WHAT THE TASK ASKS
Starting at the top of the material and stopping after the line that contains "Great. And I", reproduce those lines with every "Rollmops" swapped for "Herring" and nothing else altered.

INFORMATION GIVEN
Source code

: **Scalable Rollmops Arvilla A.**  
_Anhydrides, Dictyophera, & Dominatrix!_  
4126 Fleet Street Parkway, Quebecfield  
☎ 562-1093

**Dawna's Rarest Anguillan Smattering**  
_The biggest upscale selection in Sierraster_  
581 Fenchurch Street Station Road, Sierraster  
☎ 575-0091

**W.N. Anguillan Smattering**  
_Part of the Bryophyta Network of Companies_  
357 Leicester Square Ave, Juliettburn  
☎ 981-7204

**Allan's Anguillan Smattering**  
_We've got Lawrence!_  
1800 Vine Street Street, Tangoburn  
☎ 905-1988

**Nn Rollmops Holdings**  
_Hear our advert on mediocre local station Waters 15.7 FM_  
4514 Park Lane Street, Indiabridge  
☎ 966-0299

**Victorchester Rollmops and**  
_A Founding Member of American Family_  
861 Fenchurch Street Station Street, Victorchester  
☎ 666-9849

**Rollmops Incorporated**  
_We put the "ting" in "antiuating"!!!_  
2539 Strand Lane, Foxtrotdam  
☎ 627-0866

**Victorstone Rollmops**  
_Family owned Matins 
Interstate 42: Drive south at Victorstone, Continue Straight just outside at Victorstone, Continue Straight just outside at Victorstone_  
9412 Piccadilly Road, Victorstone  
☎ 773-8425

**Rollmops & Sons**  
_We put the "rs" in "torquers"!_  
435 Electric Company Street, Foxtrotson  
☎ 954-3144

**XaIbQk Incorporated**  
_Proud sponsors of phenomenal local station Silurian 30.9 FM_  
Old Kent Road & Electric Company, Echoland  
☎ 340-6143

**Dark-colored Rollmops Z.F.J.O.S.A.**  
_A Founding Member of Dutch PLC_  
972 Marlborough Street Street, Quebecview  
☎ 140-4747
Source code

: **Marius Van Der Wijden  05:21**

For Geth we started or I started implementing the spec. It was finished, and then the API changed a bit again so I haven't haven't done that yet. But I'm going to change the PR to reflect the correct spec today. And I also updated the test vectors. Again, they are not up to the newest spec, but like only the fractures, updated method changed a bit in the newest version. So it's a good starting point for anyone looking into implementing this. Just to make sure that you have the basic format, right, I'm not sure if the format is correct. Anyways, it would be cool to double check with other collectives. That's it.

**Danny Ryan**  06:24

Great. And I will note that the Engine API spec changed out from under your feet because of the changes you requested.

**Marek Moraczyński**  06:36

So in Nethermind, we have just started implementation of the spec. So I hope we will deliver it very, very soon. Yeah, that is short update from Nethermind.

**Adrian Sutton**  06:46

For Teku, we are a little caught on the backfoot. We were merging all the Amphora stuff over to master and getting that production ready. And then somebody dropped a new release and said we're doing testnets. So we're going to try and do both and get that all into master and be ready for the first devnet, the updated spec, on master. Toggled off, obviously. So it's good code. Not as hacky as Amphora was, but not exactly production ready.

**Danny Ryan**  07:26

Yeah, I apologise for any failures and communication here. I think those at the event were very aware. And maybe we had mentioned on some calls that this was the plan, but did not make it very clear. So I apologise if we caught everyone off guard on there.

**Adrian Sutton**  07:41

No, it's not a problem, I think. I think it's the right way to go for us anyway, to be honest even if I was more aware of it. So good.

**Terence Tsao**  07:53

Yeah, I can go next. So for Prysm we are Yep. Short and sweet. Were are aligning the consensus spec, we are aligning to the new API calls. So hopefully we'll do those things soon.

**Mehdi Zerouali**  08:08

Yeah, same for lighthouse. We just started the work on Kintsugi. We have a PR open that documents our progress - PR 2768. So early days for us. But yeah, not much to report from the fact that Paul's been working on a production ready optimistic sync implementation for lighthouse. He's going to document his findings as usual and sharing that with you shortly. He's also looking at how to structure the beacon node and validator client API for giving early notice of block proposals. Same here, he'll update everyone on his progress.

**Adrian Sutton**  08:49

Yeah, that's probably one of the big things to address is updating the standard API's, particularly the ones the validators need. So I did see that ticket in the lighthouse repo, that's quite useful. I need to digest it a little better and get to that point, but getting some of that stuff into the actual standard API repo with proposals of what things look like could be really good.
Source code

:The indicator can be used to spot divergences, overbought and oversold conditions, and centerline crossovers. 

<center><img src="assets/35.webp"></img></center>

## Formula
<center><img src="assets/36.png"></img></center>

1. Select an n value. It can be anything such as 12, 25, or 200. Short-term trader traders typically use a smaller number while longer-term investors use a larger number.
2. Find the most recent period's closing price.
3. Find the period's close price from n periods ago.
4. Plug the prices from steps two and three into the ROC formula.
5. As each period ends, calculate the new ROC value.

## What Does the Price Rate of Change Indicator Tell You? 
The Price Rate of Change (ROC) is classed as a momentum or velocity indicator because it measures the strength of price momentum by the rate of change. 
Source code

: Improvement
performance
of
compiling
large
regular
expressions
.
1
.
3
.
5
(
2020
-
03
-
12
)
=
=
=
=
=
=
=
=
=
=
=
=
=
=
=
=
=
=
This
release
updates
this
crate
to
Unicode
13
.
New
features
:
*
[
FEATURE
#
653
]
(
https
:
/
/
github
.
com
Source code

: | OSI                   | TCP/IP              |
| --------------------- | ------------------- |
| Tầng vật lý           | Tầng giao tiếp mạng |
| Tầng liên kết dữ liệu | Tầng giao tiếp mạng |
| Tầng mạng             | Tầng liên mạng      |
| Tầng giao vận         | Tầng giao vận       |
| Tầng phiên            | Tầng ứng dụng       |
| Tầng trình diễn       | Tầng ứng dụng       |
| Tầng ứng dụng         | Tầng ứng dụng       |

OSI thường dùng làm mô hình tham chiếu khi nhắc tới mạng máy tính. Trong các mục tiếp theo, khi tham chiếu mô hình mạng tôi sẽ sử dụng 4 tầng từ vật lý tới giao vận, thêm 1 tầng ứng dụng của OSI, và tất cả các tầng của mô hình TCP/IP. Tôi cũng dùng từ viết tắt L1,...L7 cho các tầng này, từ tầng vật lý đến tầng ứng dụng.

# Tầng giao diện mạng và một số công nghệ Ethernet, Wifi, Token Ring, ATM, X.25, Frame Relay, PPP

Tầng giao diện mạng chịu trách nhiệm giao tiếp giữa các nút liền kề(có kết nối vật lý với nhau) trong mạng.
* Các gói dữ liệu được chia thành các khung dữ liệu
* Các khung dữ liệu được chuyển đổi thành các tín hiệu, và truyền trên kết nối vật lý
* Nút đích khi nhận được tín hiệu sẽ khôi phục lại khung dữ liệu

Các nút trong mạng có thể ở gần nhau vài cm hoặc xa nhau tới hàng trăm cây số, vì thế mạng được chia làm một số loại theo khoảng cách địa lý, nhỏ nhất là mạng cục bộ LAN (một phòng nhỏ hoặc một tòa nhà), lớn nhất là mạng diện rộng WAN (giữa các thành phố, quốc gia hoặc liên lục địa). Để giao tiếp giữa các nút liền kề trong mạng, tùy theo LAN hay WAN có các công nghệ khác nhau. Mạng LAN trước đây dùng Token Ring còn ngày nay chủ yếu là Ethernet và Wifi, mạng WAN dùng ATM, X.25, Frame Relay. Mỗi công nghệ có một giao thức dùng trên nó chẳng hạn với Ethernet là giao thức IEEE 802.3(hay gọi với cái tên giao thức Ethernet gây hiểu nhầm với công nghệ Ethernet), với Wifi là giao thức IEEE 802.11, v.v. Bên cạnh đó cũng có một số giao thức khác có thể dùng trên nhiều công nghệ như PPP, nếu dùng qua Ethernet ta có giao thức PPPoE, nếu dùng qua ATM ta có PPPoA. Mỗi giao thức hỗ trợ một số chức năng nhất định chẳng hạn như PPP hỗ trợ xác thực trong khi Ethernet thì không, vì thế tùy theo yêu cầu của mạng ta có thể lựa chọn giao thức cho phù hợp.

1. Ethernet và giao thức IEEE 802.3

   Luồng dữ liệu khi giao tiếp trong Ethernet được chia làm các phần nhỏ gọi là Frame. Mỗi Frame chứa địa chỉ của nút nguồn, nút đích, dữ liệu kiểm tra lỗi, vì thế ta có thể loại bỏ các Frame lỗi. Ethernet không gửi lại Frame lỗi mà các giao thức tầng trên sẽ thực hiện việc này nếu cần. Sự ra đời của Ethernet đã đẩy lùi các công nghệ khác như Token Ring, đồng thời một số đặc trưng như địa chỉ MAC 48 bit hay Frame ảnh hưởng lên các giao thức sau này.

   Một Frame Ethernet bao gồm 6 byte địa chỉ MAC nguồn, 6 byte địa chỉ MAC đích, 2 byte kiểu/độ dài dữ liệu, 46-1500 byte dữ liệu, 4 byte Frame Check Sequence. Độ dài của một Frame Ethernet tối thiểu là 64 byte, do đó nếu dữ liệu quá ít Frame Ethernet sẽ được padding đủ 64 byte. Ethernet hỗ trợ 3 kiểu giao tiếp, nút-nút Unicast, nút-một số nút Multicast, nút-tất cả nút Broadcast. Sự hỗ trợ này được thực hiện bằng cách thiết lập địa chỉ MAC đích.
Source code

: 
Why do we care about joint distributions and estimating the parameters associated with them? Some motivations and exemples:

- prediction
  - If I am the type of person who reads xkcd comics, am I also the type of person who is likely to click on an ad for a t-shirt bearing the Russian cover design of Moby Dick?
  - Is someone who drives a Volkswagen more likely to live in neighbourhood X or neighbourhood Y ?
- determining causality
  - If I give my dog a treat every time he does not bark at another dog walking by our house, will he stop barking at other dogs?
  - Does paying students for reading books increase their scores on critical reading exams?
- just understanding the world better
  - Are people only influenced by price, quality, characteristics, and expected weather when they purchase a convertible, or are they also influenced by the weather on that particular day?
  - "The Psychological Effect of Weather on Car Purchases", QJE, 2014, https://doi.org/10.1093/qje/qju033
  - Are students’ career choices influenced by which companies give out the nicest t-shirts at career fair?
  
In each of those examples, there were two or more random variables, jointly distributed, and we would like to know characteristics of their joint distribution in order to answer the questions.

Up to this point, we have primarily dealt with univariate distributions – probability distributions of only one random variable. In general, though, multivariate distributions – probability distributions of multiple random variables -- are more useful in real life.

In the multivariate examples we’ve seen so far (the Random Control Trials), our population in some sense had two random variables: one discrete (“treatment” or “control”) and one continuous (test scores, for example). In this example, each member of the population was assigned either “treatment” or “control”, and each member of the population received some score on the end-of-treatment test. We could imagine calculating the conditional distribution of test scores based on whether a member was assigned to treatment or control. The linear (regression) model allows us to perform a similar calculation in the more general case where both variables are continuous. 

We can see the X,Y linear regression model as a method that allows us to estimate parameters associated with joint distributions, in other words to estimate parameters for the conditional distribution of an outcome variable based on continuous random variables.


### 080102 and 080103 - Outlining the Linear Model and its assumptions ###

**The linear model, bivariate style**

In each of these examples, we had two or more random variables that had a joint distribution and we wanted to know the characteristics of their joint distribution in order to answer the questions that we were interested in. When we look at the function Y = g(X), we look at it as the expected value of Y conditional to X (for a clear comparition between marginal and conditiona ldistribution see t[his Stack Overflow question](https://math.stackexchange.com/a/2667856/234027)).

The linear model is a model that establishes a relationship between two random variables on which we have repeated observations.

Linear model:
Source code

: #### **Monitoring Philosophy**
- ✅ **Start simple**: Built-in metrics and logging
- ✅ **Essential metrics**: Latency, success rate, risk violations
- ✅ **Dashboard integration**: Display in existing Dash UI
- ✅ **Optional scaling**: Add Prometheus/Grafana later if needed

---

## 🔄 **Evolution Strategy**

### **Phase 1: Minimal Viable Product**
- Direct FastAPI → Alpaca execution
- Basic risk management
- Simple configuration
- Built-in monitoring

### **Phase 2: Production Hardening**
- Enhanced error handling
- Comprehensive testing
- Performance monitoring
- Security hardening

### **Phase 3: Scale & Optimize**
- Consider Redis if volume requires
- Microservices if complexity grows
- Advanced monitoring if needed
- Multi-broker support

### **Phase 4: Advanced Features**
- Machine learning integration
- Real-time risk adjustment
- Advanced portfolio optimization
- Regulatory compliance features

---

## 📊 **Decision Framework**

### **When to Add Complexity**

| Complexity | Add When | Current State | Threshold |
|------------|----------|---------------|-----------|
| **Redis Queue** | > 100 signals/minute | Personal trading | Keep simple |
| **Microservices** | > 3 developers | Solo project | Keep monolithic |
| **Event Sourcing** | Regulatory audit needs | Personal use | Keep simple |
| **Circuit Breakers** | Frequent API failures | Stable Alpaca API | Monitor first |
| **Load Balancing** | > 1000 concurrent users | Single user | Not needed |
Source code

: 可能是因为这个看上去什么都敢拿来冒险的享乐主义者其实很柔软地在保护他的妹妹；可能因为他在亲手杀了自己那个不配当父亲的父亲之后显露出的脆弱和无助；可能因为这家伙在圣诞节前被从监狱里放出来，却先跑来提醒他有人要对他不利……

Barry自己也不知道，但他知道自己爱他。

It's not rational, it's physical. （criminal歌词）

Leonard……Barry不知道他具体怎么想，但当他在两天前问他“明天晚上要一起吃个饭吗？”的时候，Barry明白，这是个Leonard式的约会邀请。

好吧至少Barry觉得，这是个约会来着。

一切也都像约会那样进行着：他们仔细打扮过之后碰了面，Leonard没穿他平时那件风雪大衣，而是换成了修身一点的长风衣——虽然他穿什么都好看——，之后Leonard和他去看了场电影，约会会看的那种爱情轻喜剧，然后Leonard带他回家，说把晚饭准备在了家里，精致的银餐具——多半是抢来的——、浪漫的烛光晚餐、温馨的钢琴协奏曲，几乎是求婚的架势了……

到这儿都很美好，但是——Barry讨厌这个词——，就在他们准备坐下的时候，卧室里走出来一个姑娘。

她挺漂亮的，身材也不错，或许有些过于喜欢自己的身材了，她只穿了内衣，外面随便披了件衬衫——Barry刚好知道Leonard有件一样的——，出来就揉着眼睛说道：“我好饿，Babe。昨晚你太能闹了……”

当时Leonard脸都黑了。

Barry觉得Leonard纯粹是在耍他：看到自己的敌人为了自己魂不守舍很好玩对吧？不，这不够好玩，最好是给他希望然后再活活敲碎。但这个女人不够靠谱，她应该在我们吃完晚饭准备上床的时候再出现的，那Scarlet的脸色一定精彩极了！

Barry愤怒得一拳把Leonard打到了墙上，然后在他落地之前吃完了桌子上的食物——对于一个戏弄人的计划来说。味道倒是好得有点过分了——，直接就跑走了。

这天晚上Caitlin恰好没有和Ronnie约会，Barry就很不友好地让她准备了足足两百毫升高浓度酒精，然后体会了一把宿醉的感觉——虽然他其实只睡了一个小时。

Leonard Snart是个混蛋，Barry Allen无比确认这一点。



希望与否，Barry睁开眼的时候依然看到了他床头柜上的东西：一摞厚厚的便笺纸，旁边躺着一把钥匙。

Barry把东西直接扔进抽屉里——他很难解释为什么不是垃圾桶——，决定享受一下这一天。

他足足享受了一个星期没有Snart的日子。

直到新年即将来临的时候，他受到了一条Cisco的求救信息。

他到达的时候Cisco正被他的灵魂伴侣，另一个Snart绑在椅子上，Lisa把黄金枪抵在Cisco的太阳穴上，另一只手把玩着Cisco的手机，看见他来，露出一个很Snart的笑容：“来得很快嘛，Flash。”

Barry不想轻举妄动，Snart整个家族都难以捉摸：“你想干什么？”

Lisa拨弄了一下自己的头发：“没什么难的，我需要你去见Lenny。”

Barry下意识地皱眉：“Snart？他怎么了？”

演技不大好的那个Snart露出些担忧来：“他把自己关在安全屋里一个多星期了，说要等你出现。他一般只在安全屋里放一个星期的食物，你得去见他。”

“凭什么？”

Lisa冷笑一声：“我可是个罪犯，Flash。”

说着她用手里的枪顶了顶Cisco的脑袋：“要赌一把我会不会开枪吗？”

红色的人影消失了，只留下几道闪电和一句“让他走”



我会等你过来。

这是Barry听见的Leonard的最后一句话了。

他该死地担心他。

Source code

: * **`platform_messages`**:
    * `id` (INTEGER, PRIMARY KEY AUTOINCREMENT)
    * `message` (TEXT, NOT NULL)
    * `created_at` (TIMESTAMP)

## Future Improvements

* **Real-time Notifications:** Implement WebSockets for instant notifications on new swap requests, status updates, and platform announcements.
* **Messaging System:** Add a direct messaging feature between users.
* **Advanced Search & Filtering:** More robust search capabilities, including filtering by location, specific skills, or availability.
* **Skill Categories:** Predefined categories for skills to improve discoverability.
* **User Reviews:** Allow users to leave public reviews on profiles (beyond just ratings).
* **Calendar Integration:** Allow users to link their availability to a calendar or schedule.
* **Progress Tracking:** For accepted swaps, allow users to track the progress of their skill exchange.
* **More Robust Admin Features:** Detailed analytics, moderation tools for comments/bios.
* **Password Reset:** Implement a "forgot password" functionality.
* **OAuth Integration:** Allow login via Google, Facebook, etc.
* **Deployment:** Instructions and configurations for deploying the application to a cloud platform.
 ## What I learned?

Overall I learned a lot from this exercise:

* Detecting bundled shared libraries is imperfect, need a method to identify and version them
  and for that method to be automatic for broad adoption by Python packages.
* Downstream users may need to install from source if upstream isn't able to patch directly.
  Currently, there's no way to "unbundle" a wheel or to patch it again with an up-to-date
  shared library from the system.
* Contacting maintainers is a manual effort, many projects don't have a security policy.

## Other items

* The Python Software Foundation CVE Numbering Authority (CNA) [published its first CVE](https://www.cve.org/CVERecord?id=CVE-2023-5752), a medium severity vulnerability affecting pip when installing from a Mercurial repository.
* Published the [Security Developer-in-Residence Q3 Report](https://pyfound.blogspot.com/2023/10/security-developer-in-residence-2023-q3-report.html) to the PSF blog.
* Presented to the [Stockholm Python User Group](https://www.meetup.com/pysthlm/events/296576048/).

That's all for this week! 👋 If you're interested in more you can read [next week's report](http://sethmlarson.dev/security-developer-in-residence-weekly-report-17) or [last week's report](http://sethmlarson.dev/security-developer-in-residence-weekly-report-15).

ANSWER BELOW
Source code

: **Scalable Herring Arvilla A.**  
_Anhydrides, Dictyophera, & Dominatrix!_  
4126 Fleet Street Parkway, Quebecfield  
☎ 562-1093

**Dawna's Rarest Anguillan Smattering**  
_The biggest upscale selection in Sierraster_  
581 Fenchurch Street Station Road, Sierraster  
☎ 575-0091

**W.N. Anguillan Smattering**  
_Part of the Bryophyta Network of Companies_  
357 Leicester Square Ave, Juliettburn  
☎ 981-7204

**Allan's Anguillan Smattering**  
_We've got Lawrence!_  
1800 Vine Street Street, Tangoburn  
☎ 905-1988

**Nn Herring Holdings**  
_Hear our advert on mediocre local station Waters 15.7 FM_  
4514 Park Lane Street, Indiabridge  
☎ 966-0299

**Victorchester Herring and**  
_A Founding Member of American Family_  
861 Fenchurch Street Station Street, Victorchester  
☎ 666-9849

**Herring Incorporated**  
_We put the "ting" in "antiuating"!!!_  
2539 Strand Lane, Foxtrotdam  
☎ 627-0866

**Victorstone Herring**  
_Family owned Matins 
Interstate 42: Drive south at Victorstone, Continue Straight just outside at Victorstone, Continue Straight just outside at Victorstone_  
9412 Piccadilly Road, Victorstone  
☎ 773-8425

**Herring & Sons**  
_We put the "rs" in "torquers"!_  
435 Electric Company Street, Foxtrotson  
☎ 954-3144

**XaIbQk Incorporated**  
_Proud sponsors of phenomenal local station Silurian 30.9 FM_  
Old Kent Road & Electric Company, Echoland  
☎ 340-6143

**Dark-colored Herring Z.F.J.O.S.A.**  
_A Founding Member of Dutch PLC_  
972 Marlborough Street Street, Quebecview  
☎ 140-4747
Source code

: **Marius Van Der Wijden  05:21**

For Geth we started or I started implementing the spec. It was finished, and then the API changed a bit again so I haven't haven't done that yet. But I'm going to change the PR to reflect the correct spec today. And I also updated the test vectors. Again, they are not up to the newest spec, but like only the fractures, updated method changed a bit in the newest version. So it's a good starting point for anyone looking into implementing this. Just to make sure that you have the basic format, right, I'm not sure if the format is correct. Anyways, it would be cool to double check with other collectives. That's it.

**Danny Ryan**  06:24

Great. And I will note that the Engine API spec changed out from under your feet because of the changes you requested.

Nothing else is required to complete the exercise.